(Text section):
The focus on Qatar and Abu Dhabi was nevertheless a boon for a Football Association that has long struggled to clearly describe its stance on political symbolism. (It is also, as Alanis Morissette would say, a little too ironic seeing as this focus on Qatar has helped the English FA…which just last month agreed to a partnership with Qatar.) Specifically, the FA would like you to know that the poppy is not a political symbol. Nothing to see here. Move on folks. Never mind that the poppy has, in some contexts, been understood and adopted as a symbol of British nationalism. Never mind that the FA was fined by FIFA for putting the poppy on its kits in contravention of a ban on political symbols. Never mind that the same FA vowed to flout FIFA’s policy on political symbols and take the issue to the court of arbitration of sport. No, there is nothing to see here.

(What you need to do): Return the passage of the text on the Football Association and the poppy that starts with the words containing "The focus on" and ends with "is nothing to see here.". The items come from a separate source and are unrelated to the text.

(Excerpted data):
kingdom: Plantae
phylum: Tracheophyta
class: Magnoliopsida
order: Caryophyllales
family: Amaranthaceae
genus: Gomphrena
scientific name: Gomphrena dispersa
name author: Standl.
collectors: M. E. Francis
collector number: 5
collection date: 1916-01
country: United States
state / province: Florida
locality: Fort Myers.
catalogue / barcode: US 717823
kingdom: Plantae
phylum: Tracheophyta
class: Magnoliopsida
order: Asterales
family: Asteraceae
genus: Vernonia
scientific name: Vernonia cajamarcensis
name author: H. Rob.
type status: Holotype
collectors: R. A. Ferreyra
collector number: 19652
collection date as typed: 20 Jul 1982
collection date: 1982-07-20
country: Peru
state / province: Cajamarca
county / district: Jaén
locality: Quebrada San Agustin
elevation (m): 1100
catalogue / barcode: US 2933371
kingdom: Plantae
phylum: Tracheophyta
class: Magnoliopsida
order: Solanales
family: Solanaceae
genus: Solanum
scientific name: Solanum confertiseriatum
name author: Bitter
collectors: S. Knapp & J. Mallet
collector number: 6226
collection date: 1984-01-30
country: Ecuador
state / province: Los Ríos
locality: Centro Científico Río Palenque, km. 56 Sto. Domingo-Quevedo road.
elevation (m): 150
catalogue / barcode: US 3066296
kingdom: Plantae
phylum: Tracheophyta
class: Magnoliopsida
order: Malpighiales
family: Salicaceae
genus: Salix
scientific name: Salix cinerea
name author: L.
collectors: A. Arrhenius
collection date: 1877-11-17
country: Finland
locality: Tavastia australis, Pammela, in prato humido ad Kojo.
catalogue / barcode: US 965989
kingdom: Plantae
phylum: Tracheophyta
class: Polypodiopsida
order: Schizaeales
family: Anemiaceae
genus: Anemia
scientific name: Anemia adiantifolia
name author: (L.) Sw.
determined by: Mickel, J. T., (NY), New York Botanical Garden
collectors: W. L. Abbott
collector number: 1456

(Answer to this exercise):
The focus on Qatar and Abu Dhabi was nevertheless a boon for a Football Association that has long struggled to clearly describe its stance on political symbolism. (It is also, as Alanis Morissette would say, a little too ironic seeing as this focus on Qatar has helped the English FA…which just last month agreed to a partnership with Qatar.) Specifically, the FA would like you to know that the poppy is not a political symbol. Nothing to see here. Move on folks. Never mind that the poppy has, in some contexts, been understood and adopted as a symbol of British nationalism. Never mind that the FA was fined by FIFA for putting the poppy on its kits in contravention of a ban on political symbols. Never mind that the same FA vowed to flout FIFA’s policy on political symbols and take the issue to the court of arbitration of sport. No, there is nothing to see here.